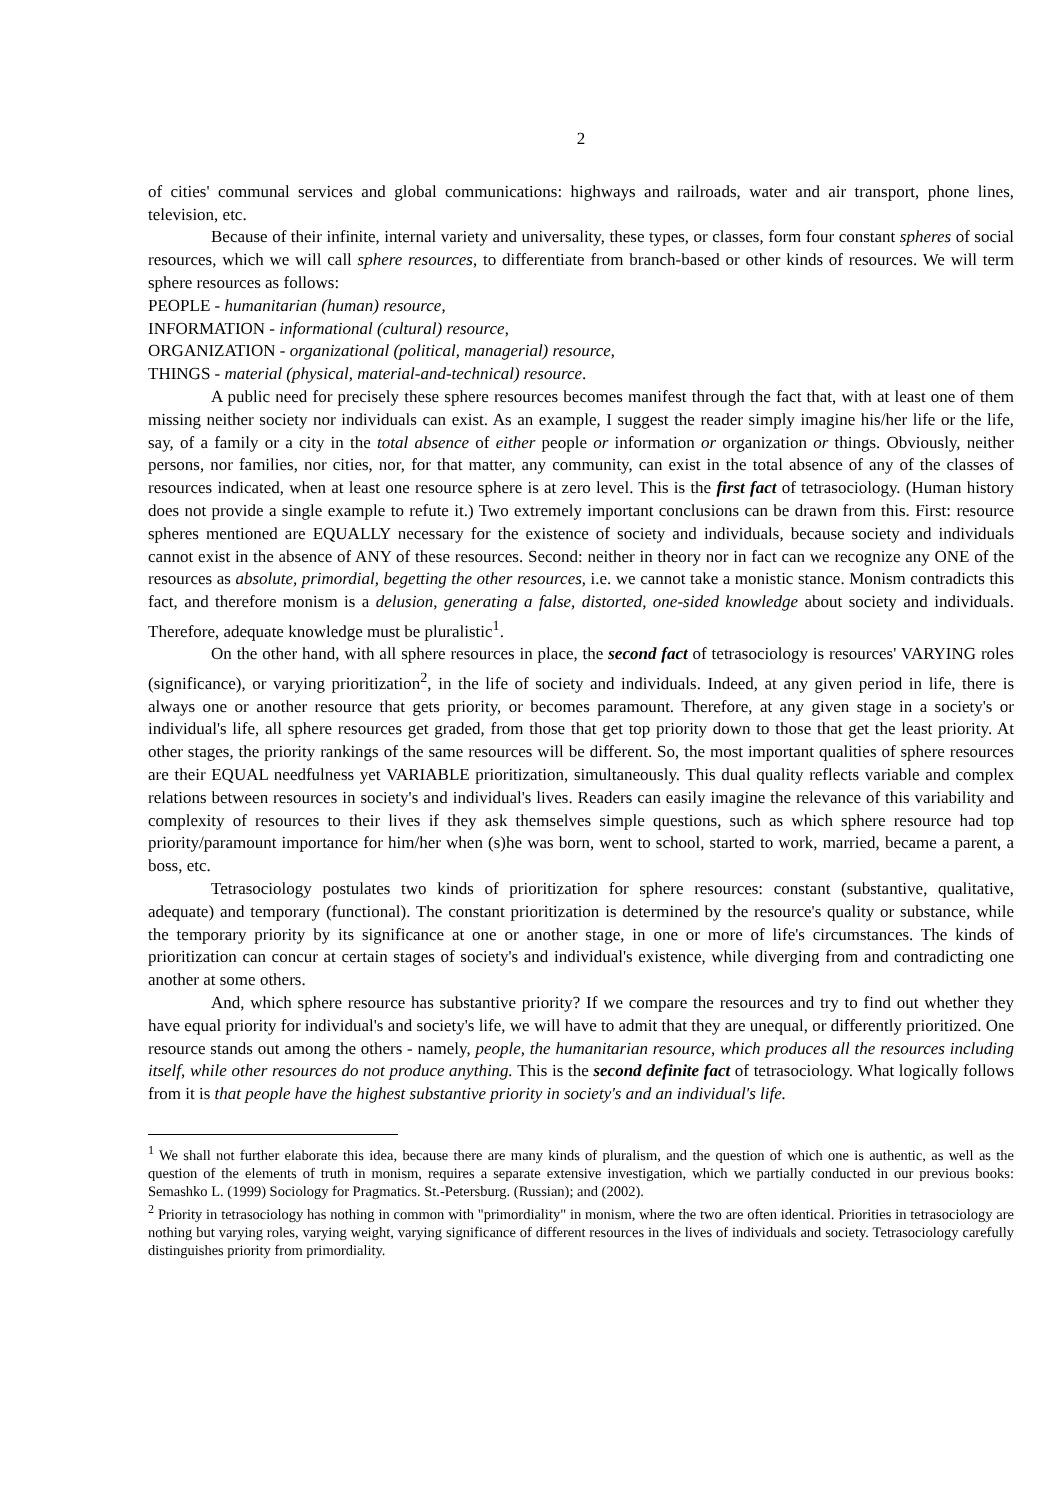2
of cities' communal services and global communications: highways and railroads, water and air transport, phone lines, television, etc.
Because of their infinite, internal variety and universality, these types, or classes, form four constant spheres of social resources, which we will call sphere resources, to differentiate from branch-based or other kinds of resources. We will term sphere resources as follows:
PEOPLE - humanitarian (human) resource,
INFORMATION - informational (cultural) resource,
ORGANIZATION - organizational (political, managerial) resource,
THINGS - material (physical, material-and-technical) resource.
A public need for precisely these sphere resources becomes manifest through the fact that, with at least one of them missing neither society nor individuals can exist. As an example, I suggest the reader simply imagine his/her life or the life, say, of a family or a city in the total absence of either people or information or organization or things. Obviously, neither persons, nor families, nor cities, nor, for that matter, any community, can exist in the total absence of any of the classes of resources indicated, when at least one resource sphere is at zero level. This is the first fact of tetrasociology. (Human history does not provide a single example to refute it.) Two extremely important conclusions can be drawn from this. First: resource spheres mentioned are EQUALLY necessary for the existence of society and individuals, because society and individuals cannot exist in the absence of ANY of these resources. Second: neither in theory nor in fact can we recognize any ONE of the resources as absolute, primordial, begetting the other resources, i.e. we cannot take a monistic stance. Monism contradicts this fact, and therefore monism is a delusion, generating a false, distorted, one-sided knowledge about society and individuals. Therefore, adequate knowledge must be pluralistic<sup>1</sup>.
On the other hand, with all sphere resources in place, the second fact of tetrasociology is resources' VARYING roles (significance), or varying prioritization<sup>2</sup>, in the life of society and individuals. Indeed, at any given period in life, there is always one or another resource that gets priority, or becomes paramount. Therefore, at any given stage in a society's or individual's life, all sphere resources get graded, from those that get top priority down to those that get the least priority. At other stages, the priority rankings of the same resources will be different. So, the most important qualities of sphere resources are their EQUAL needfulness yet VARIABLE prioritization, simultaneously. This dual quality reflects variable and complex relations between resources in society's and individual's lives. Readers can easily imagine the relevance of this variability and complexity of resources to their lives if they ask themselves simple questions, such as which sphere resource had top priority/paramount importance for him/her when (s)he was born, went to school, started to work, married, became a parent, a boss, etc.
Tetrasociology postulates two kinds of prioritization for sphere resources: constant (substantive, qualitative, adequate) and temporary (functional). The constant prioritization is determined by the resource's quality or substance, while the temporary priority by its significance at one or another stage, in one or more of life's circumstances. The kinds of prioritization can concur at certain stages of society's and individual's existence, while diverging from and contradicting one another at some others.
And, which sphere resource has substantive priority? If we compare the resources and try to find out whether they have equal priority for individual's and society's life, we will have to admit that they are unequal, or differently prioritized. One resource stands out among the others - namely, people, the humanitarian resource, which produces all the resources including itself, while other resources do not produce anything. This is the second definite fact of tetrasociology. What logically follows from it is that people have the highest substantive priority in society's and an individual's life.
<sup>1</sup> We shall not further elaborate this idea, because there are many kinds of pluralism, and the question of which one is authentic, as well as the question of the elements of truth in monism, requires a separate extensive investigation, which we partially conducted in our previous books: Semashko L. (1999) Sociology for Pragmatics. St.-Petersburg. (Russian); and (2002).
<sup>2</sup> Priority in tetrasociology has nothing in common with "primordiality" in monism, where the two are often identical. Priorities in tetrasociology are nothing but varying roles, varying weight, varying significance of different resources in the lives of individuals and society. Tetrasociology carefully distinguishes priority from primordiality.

########

When you output the entries, keep each line exactly as it is and leave out any pictures.

2
of cities' communal services and global communications: highways and railroads, water and air transport, phone lines, television, etc.
Because of their infinite, internal variety and universality, these types, or classes, form four constant spheres of social resources, which we will call sphere resources, to differentiate from branch-based or other kinds of resources. We will term sphere resources as follows:
PEOPLE - humanitarian (human) resource,
INFORMATION - informational (cultural) resource,
ORGANIZATION - organizational (political, managerial) resource,
THINGS - material (physical, material-and-technical) resource.
A public need for precisely these sphere resources becomes manifest through the fact that, with at least one of them missing neither society nor individuals can exist. As an example, I suggest the reader simply imagine his/her life or the life, say, of a family or a city in the total absence of either people or information or organization or things. Obviously, neither persons, nor families, nor cities, nor, for that matter, any community, can exist in the total absence of any of the classes of resources indicated, when at least one resource sphere is at zero level. This is the first fact of tetrasociology. (Human history does not provide a single example to refute it.) Two extremely important conclusions can be drawn from this. First: resource spheres mentioned are EQUALLY necessary for the existence of society and individuals, because society and individuals cannot exist in the absence of ANY of these resources. Second: neither in theory nor in fact can we recognize any ONE of the resources as absolute, primordial, begetting the other resources, i.e. we cannot take a monistic stance. Monism contradicts this fact, and therefore monism is a delusion, generating a false, distorted, one-sided knowledge about society and individuals. Therefore, adequate knowledge must be pluralistic<sup>1</sup>.
On the other hand, with all sphere resources in place, the second fact of tetrasociology is resources' VARYING roles (significance), or varying prioritization<sup>2</sup>, in the life of society and individuals. Indeed, at any given period in life, there is always one or another resource that gets priority, or becomes paramount. Therefore, at any given stage in a society's or individual's life, all sphere resources get graded, from those that get top priority down to those that get the least priority. At other stages, the priority rankings of the same resources will be different. So, the most important qualities of sphere resources are their EQUAL needfulness yet VARIABLE prioritization, simultaneously. This dual quality reflects variable and complex relations between resources in society's and individual's lives. Readers can easily imagine the relevance of this variability and complexity of resources to their lives if they ask themselves simple questions, such as which sphere resource had top priority/paramount importance for him/her when (s)he was born, went to school, started to work, married, became a parent, a boss, etc.
Tetrasociology postulates two kinds of prioritization for sphere resources: constant (substantive, qualitative, adequate) and temporary (functional). The constant prioritization is determined by the resource's quality or substance, while the temporary priority by its significance at one or another stage, in one or more of life's circumstances. The kinds of prioritization can concur at certain stages of society's and individual's existence, while diverging from and contradicting one another at some others.
And, which sphere resource has substantive priority? If we compare the resources and try to find out whether they have equal priority for individual's and society's life, we will have to admit that they are unequal, or differently prioritized. One resource stands out among the others - namely, people, the humanitarian resource, which produces all the resources including itself, while other resources do not produce anything. This is the second definite fact of tetrasociology. What logically follows from it is that people have the highest substantive priority in society's and an individual's life.
<sup>1</sup> We shall not further elaborate this idea, because there are many kinds of pluralism, and the question of which one is authentic, as well as the question of the elements of truth in monism, requires a separate extensive investigation, which we partially conducted in our previous books: Semashko L. (1999) Sociology for Pragmatics. St.-Petersburg. (Russian); and (2002).
<sup>2</sup> Priority in tetrasociology has nothing in common with "primordiality" in monism, where the two are often identical. Priorities in tetrasociology are nothing but varying roles, varying weight, varying significance of different resources in the lives of individuals and society. Tetrasociology carefully distinguishes priority from primordiality.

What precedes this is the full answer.